Since the uprising that toppled Qaddafi, Libya plunged into chaos during which the oil-rich North African country split, with rival administrations now in the east and west, backed by various armed groups and foreign governments.
Qaddafi’s heir-apparent
Seif Al-Islam was Qaddafi’s second-born son and was seen as the reformist face of the Qaddafi regime — someone with diplomatic outreach who had worked to improve Libya’s relations with Western countries up until the 2011 uprising.
The United Nations imposed sanctions on Seif Al-Islam that included a travel ban and an assets freeze for his inflammatory public statements encouraging violence against anti-Qaddafi protesters during the 2011 uprising.
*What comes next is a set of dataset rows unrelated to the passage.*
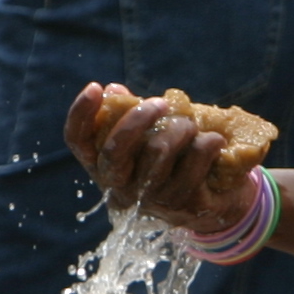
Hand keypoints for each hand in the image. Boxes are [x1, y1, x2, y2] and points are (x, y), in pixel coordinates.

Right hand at [64, 81, 247, 233]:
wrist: (213, 206)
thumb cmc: (172, 162)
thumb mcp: (147, 140)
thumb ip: (129, 116)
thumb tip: (114, 90)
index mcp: (102, 167)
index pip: (78, 142)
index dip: (81, 114)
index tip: (94, 87)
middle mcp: (120, 188)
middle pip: (115, 151)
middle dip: (139, 119)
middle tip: (162, 103)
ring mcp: (151, 199)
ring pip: (158, 152)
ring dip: (180, 128)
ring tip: (192, 125)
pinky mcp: (183, 204)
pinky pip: (193, 161)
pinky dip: (207, 143)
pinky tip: (215, 140)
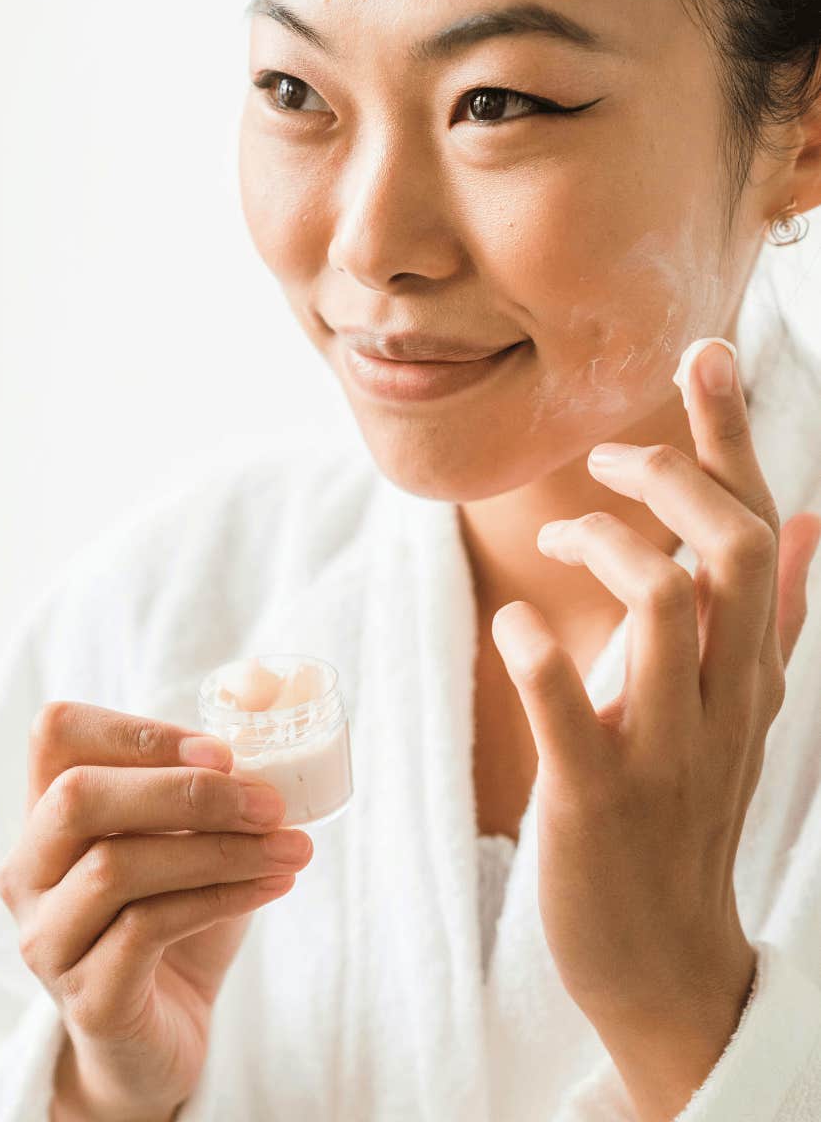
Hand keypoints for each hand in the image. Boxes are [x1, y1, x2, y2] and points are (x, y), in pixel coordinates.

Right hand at [0, 703, 313, 1119]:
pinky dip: (222, 897)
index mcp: (51, 815)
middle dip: (186, 791)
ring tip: (292, 847)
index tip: (223, 751)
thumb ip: (213, 773)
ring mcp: (49, 937)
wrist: (163, 1031)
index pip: (58, 735)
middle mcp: (31, 872)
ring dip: (221, 849)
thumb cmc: (179, 915)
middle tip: (270, 802)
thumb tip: (266, 690)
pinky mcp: (87, 995)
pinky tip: (273, 886)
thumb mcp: (192, 836)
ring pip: (117, 866)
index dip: (137, 731)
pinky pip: (147, 929)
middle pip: (79, 796)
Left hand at [491, 340, 819, 1110]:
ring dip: (611, 547)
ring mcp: (665, 749)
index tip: (706, 352)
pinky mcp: (596, 800)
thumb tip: (810, 523)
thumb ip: (775, 619)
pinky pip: (573, 714)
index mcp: (752, 669)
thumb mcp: (744, 711)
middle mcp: (723, 697)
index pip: (759, 532)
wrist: (667, 958)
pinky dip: (543, 656)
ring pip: (669, 610)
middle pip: (734, 553)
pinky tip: (518, 619)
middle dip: (678, 476)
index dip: (732, 438)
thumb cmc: (689, 816)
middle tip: (611, 456)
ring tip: (558, 540)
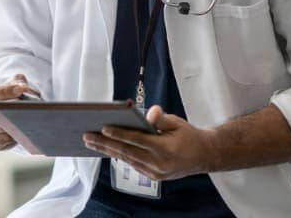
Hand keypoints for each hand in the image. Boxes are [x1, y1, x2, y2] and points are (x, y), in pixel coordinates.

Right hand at [0, 74, 39, 150]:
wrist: (7, 113)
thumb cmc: (11, 97)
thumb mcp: (14, 85)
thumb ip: (18, 82)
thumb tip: (22, 87)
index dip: (4, 92)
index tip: (20, 90)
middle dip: (9, 110)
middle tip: (25, 108)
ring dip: (11, 125)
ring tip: (26, 120)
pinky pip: (0, 141)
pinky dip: (11, 137)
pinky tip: (20, 132)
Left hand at [82, 105, 218, 180]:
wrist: (204, 156)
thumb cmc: (189, 135)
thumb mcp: (177, 123)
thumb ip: (160, 119)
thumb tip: (148, 113)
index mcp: (165, 149)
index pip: (137, 140)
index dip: (119, 134)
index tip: (103, 128)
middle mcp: (159, 164)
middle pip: (126, 152)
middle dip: (104, 144)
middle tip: (86, 136)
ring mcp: (156, 173)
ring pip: (127, 159)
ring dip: (107, 150)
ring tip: (90, 142)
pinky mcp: (154, 177)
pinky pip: (132, 164)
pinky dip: (118, 156)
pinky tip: (106, 149)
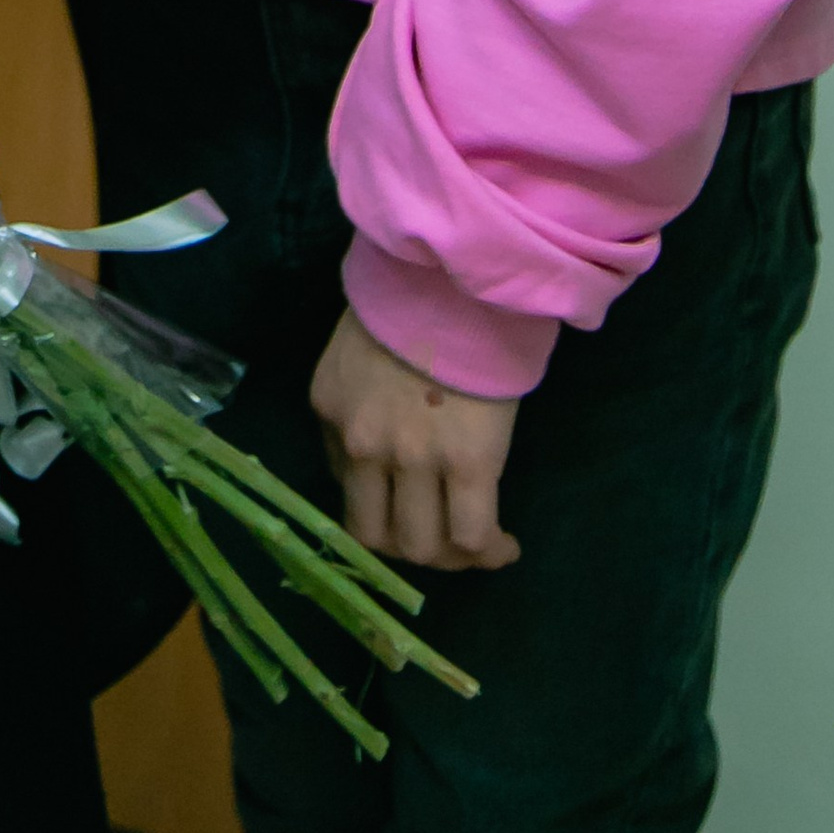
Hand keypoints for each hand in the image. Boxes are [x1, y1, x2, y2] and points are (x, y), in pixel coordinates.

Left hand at [308, 307, 522, 572]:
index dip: (381, 512)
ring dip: (451, 558)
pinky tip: (504, 546)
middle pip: (377, 539)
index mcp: (329, 410)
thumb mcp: (356, 353)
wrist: (457, 274)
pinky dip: (488, 552)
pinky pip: (471, 535)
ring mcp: (413, 458)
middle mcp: (361, 444)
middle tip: (442, 540)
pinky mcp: (467, 462)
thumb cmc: (413, 300)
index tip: (408, 508)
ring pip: (423, 548)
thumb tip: (379, 459)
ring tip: (476, 544)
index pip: (344, 494)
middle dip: (412, 551)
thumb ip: (357, 406)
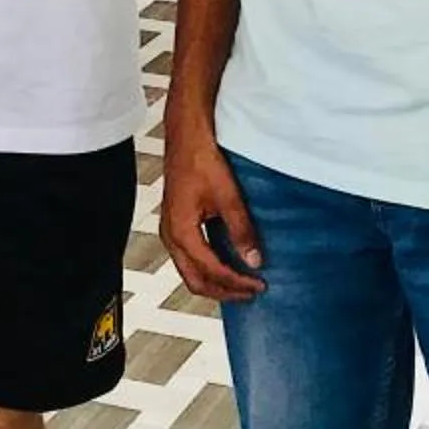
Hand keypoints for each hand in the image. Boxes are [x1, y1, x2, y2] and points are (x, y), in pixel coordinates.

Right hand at [159, 123, 263, 301]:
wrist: (186, 135)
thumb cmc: (200, 158)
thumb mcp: (228, 196)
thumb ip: (241, 230)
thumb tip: (254, 259)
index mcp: (181, 231)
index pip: (211, 270)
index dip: (236, 282)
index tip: (258, 284)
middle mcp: (171, 235)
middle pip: (195, 280)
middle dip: (224, 291)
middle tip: (250, 292)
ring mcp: (170, 229)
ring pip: (190, 271)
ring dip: (215, 281)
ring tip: (240, 283)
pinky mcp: (175, 223)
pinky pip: (188, 257)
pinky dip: (207, 267)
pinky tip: (225, 263)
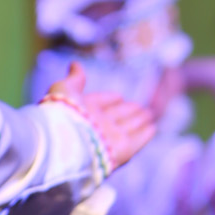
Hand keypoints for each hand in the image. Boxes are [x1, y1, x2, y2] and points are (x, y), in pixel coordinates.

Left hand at [43, 65, 157, 168]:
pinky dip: (145, 134)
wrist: (64, 141)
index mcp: (82, 110)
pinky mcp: (122, 150)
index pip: (100, 103)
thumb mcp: (65, 89)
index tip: (118, 96)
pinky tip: (152, 128)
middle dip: (128, 110)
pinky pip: (137, 140)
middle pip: (116, 116)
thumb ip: (75, 78)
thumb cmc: (62, 113)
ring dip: (139, 120)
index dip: (109, 99)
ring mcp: (110, 138)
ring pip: (128, 127)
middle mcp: (97, 125)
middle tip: (139, 107)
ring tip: (149, 114)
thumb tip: (74, 64)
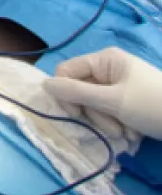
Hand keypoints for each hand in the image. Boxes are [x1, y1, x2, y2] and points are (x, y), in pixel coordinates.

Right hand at [42, 47, 161, 139]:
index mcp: (104, 60)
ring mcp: (118, 87)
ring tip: (128, 134)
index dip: (66, 94)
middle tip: (114, 128)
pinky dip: (118, 126)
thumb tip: (43, 85)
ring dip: (108, 124)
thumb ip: (77, 93)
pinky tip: (133, 134)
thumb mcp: (113, 101)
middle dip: (95, 115)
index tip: (77, 115)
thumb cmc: (153, 106)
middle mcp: (109, 69)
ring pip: (94, 106)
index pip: (66, 72)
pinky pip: (109, 113)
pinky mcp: (127, 103)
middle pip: (81, 92)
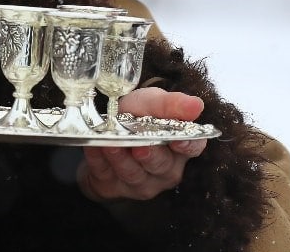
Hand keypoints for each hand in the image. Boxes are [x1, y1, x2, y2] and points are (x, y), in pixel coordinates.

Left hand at [78, 88, 206, 201]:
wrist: (104, 128)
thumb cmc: (135, 116)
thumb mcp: (151, 102)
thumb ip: (170, 104)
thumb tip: (196, 105)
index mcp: (180, 146)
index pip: (193, 147)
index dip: (187, 145)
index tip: (179, 140)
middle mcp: (165, 169)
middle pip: (161, 165)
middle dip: (150, 155)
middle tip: (139, 145)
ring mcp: (141, 182)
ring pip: (133, 174)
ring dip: (120, 158)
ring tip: (111, 143)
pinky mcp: (113, 187)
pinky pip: (106, 174)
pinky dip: (99, 160)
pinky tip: (93, 147)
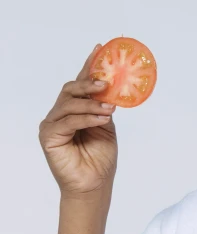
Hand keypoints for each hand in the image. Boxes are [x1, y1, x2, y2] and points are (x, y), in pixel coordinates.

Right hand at [39, 44, 117, 197]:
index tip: (101, 49)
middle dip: (88, 82)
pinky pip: (68, 121)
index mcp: (74, 110)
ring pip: (70, 104)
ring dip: (92, 104)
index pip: (80, 84)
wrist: (94, 184)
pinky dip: (86, 118)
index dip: (89, 66)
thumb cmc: (99, 159)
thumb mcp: (106, 126)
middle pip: (70, 89)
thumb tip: (111, 88)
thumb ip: (104, 107)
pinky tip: (101, 119)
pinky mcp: (48, 136)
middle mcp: (60, 114)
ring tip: (109, 109)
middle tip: (106, 82)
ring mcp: (52, 124)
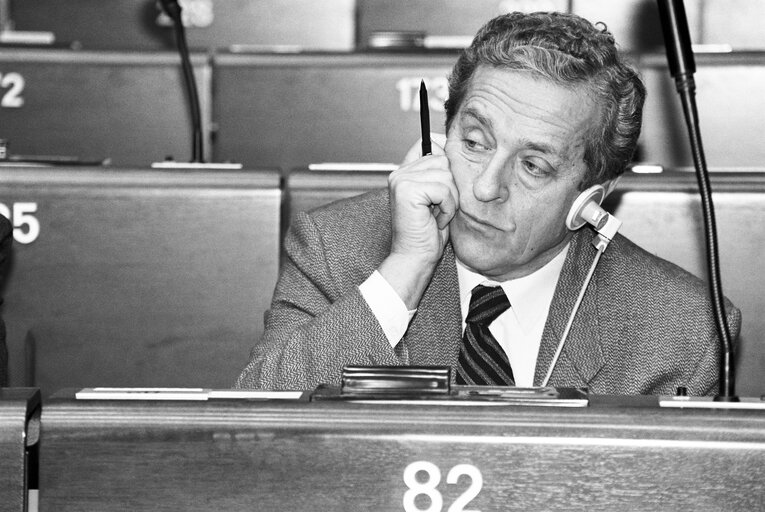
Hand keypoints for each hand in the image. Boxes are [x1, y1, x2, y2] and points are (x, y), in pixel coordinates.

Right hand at [379, 136, 458, 308]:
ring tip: (436, 215)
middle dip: (450, 188)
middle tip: (438, 209)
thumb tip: (450, 149)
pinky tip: (435, 220)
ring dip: (450, 200)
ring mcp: (401, 180)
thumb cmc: (428, 232)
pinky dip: (447, 208)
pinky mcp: (407, 190)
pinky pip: (444, 190)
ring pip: (446, 176)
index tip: (443, 186)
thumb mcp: (438, 197)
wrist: (415, 257)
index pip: (428, 143)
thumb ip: (440, 173)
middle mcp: (399, 173)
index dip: (443, 159)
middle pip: (443, 160)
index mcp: (404, 172)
The International Criminal Court later charged him with crimes against humanity related to the 2011 uprising.
In July 2021, Seif Al-Islam told the New York Times that he’s considering returning to Libya’s political scene after a decade of absence during which he observed Middle East politics and reportedly reorganized his father’s political supporters.
He condemned the country’s new leaders. “There’s no life here. Go to the gas station — there’s no diesel,″ Seif Al-Islam told the Times.
In November 2021, he announced his candidacy in the country’s presidential election in a controversial move that was met with outcry from anti-Qaddafi political forces in western and eastern Libya.
The country’s High National Elections Committee disqualified him, but the election wasn’t held over disputes between rival administrations and armed groups.